====== Texte source

Ouverture à l’Autre et reniement de soi !!!
Les membres du Conseil municipal en Ville de Genève ont reçu une invitation au cimetière des Rois pour participer, aujourd’hui (ce samedi 2 novembre), à « la présentation de la tradition de la "Fiesta de Dia de Muertos" » ainsi qu’à la réception qui suivra.
Cet événement suscite de nombreuses réactions dont l’excellente Lettre du jour du Courrier des lecteurs (in TdG du 28 octobre 2019) « Fête mexicaine conviée aux Rois », rédigée par Isabelle Brunier. Cette historienne dénonce l’effet pervers de ces fêtes imposées par les autorités de la Ville de Genève qui est « d’implanter dans des lieux généralement dédiés au silence, à la contemplation, au recueillement et d’en faire des lieux de fiestas obligatoires ».
Madame Brunier a raison ! Comment nos autorités ont-elles pu prendre une décision aussi ahurissante d’organiser cette fête à l’issue de laquelle un buffet de petits canapés, biscuits et boisson sera offert aux participants ?
Rappelons, en effet, que le 2 novembre, pour l’Eglise catholique, est la date de la commémoration des fidèles défunts. Ce jour est traditionnellement consacré à une visite familiale au cimetière, à l’entretien et au fleurissement des tombes où les chrétiens viennent pour prier et, dans nos contrées, se recueillir. Or, le cimetière des Rois a beau être implanté dans la Mecque du Protestantisme (où se trouve d’ailleurs la tombe de Calvin), de nombreux défunts enterrés dans ce cimetière sont des catholiques dont les familles viendront peut-être se recueillir durant la fête des morts.
Que cette commémoration, ce jour de prière et d’espérance puissent prendre des formes différentes suivant les pays, cela est admirable et montre combien l’Eglise catholique a su s’adapter au milieu culturel où elle a prospéré. En effet, les origines de la fête des Morts au Mexique ("Fiesta de Dia de Muertos") où les familles viennent danser, manger, festoyer sur les tombes des défunts, pour réunir morts et vivants, remontent à la civilisation des Aztèques. Nul doute que cette fête, classée par l’UNESCO dans la liste du patrimoine culturel immatériel de l’humanité, peut avoir le pouvoir de questionner le rapport que nous entretenons, nous-mêmes, avec la mort, et qu’un dialogue entre cultures est un enrichissement précieux. Que nos autorités veuillent sensibiliser la population genevoise au rite des Mexicains pour célébrer leurs morts est une idée noble. L’ouverture à l’Autre, n’est-elle pas assurément un ferment pour la paix sociale ?

============

Consignes de l'exercice:
A. Recopiez le passage du texte sur la fête des morts au cimetière des Rois qui s'ouvre sur les mots « Rappelons, en effet, que » et se ferme sur « fête des morts. ».
B. Répondez à ces questions sur le texte consacré à la fête des morts au cimetière des Rois.
(i) Quel jour se tient la présentation au cimetière des Rois ?
(ii) Qui a rédigé la Lettre du jour « Fête mexicaine conviée aux Rois » ?
(iii) À quelle civilisation remontent les origines de la fête des Morts au Mexique ?
C. Prolongez le texte sur la fête des morts au cimetière des Rois en reprenant après sa dernière phrase.

====== Enregistrements conservés

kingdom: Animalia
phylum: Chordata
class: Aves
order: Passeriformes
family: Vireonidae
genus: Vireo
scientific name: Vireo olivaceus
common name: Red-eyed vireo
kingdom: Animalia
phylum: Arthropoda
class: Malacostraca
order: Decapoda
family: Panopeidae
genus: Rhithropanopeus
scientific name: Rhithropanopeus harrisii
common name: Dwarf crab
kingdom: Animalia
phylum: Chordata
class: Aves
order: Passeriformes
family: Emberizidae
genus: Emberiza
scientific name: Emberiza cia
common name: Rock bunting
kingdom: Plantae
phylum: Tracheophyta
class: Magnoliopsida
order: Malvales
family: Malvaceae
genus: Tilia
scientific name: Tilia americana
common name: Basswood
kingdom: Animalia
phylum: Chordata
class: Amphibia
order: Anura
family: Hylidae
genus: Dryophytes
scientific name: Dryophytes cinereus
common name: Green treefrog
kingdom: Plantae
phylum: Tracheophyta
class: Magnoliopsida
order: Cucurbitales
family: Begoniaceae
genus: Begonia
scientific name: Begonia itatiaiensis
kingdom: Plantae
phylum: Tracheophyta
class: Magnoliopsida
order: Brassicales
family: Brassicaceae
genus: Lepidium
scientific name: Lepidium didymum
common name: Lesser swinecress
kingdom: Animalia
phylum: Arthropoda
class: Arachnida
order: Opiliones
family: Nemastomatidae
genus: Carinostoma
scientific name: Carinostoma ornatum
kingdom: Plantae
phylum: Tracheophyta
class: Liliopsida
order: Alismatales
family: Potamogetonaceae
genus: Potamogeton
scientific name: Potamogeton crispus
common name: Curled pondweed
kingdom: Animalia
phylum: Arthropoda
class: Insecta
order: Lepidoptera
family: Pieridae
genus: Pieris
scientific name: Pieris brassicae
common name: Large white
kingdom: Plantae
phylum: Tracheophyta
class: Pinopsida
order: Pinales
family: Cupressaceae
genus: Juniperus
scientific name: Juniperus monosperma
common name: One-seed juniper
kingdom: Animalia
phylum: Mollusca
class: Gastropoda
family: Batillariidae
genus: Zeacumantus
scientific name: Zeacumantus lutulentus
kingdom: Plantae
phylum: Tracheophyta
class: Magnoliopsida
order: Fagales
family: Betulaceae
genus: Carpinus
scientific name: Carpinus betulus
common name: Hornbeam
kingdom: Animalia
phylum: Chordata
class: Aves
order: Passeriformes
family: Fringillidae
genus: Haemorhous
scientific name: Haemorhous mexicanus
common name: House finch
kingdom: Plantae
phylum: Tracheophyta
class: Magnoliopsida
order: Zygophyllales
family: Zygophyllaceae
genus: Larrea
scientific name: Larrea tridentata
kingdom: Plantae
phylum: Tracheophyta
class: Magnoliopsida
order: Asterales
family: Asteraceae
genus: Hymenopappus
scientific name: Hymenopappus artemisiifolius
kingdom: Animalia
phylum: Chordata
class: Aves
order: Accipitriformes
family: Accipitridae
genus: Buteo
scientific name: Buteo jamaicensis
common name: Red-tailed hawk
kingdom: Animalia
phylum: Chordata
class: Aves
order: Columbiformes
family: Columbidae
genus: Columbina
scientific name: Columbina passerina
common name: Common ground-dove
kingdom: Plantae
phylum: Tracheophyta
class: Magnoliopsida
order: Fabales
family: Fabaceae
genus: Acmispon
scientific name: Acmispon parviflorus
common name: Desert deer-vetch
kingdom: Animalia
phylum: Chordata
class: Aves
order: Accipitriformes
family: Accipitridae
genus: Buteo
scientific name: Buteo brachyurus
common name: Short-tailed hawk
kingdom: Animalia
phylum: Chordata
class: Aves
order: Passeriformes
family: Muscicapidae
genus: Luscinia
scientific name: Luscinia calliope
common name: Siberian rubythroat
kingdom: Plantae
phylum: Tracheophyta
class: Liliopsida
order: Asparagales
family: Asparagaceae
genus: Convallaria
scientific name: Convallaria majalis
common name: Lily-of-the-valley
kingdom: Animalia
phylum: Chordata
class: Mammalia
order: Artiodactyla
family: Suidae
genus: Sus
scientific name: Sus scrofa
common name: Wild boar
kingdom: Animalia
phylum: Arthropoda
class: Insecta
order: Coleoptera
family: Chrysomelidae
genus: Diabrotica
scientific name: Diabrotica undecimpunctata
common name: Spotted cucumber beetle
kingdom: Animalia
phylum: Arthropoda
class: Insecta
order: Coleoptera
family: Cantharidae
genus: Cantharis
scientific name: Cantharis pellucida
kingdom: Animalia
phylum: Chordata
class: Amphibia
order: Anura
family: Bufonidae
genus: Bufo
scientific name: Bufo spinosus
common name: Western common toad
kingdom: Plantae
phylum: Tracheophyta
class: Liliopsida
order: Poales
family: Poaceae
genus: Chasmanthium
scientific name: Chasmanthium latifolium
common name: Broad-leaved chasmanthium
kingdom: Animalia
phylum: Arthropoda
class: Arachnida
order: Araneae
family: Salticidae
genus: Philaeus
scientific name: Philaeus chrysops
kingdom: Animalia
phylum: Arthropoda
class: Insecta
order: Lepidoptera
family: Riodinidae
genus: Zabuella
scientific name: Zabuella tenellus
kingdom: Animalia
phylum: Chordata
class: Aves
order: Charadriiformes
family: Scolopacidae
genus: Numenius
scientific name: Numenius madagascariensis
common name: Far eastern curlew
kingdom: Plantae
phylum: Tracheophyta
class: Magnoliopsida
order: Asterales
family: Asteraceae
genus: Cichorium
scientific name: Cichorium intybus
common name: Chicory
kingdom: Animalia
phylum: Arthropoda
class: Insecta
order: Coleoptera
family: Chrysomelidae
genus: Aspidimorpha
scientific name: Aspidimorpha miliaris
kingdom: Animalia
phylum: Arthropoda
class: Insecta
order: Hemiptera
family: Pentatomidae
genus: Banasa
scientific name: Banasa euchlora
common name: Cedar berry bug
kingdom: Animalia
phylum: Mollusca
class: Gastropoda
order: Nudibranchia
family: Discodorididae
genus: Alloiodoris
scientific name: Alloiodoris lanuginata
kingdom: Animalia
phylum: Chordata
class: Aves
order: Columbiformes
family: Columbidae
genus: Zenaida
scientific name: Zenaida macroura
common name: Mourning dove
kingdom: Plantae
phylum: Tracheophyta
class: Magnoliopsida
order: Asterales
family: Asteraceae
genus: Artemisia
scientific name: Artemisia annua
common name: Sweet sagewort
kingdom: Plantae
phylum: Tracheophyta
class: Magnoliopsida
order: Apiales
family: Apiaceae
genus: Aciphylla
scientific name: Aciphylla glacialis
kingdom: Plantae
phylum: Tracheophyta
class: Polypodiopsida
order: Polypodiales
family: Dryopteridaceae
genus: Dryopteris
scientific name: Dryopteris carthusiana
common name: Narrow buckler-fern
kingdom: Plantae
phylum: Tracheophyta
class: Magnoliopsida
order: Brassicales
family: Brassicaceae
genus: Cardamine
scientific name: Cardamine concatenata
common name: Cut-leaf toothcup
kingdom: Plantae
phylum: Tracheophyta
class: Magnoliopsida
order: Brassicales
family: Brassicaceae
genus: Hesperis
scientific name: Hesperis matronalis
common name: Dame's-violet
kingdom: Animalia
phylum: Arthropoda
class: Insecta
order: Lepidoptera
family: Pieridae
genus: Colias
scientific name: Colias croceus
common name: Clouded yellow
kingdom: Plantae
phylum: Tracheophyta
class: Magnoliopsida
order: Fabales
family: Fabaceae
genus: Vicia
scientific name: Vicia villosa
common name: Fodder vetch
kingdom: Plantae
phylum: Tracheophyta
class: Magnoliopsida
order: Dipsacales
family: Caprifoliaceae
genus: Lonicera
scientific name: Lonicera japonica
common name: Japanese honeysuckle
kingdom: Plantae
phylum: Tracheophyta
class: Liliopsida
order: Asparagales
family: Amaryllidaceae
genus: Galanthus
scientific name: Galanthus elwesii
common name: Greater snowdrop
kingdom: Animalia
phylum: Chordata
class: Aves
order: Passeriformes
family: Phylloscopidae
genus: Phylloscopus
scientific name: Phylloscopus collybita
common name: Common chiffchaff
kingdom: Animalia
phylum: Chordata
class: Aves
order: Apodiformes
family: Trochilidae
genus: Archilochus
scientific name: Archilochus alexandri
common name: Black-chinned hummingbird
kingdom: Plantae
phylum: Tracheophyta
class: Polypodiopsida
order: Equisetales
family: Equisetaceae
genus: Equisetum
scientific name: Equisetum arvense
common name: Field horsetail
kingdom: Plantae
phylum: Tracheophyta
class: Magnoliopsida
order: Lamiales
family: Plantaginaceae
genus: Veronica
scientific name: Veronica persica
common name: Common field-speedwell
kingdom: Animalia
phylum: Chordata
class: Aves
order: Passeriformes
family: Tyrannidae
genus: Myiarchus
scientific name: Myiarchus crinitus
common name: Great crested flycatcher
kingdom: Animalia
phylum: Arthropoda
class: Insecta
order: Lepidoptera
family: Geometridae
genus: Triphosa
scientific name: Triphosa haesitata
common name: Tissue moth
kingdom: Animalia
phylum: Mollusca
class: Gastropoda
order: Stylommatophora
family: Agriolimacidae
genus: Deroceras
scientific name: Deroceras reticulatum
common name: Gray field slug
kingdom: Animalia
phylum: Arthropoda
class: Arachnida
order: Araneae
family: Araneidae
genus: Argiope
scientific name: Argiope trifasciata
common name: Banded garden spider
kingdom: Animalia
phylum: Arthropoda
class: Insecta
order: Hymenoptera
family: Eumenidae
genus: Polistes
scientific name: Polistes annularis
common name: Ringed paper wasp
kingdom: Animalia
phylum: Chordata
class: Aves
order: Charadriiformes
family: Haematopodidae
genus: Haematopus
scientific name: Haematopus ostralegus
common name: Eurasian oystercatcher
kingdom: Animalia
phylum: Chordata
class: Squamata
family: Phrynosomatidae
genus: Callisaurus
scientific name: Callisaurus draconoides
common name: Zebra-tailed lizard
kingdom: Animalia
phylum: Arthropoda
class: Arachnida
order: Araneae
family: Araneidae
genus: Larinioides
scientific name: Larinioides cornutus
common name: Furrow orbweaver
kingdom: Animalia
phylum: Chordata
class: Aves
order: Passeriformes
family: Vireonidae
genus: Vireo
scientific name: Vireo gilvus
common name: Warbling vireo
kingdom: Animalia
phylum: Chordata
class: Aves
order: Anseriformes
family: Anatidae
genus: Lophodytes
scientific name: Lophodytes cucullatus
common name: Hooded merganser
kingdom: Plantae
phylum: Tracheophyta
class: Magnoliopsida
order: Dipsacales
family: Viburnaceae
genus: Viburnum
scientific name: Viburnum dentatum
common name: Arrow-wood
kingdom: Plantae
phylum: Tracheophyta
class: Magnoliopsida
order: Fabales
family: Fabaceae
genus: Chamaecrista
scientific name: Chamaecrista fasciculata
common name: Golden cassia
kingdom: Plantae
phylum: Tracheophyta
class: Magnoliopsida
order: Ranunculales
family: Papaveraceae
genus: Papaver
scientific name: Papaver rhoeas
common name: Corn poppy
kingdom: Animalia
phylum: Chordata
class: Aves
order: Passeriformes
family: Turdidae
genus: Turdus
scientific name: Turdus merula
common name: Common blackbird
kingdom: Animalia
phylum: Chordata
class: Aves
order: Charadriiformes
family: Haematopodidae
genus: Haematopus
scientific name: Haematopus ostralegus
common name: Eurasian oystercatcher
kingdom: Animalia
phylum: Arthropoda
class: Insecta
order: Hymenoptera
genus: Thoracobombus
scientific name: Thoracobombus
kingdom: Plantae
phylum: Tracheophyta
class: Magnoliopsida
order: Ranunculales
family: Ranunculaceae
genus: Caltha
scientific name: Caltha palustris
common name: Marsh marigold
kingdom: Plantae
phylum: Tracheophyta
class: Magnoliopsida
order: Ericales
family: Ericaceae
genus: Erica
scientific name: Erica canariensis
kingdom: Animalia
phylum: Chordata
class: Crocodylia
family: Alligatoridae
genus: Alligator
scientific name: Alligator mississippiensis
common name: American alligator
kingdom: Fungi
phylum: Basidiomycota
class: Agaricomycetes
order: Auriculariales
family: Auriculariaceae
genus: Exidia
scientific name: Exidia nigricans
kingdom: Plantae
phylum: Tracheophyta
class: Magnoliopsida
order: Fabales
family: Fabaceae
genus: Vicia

============

Réponses dans l'ordre:
A.
Rappelons, en effet, que le 2 novembre, pour l’Eglise catholique, est la date de la commémoration des fidèles défunts. Ce jour est traditionnellement consacré à une visite familiale au cimetière, à l’entretien et au fleurissement des tombes où les chrétiens viennent pour prier et, dans nos contrées, se recueillir. Or, le cimetière des Rois a beau être implanté dans la Mecque du Protestantisme (où se trouve d’ailleurs la tombe de Calvin), de nombreux défunts enterrés dans ce cimetière sont des catholiques dont les familles viendront peut-être se recueillir durant la fête des morts.

B.
(i) Le samedi 2 novembre.
(ii) Isabelle Brunier.
(iii) À la civilisation des Aztèques.

C.
En revanche, implanter cette fête dans un cimetière genevois, et le cimetière le plus emblématique de Genève, le cimetière des Rois, est un manque de discernement affligeant, un manque de respect pour la population genevoise et une faute inexcusable.
La présentation de cette tradition mexicaine aurait pu être faite dans un autre lieu “laïc”, dans la salle communale de Plainpalais ou en plein air dans un de nos nombreux parcs en Ville de Genève.
A cet égard, ce n’est pas la première fois que nos autorités, au nom du multiculturalisme, du “vivre ensemble” font ce genre de bévue ! Rappelons-nous, par exemple, que la viande de porc avait été supprimée dans certains restaurants scolaires en Ville de Genève, au nom du respect des élèves musulmans ! Cette interdiction, suite à l’intervention et à l’indignation de conseillers municipaux a été levée, il est vrai, par la conseillère administrative en charge du parascolaire.
Genève a une longue tradition d’accueil d’étrangers et de cultures qui parviennent à vivre en harmonie. Si nous voulons que notre Ville puisse poursuivre sa mission, évitons de renier nos traditions et nos racines culturelles. Ce n’est pas en se reniant que l’on accepte l’Autre. Le commandement dans l’Evangile : « Tu aimeras ton prochain comme toi-même » reste d’une actualité indépassable et universelle.
Que nos autorités s’en souviennent !
Nota bene : puis-je suggérer à ceux qui, ce soir, éprouveront une envie irrépressible de danser sur une tombe, de choisir la tombe de Calvin, manière de faire un petit pied de nez à celui qui, dans ses Ordonnances, avait interdit la danse à Genève ?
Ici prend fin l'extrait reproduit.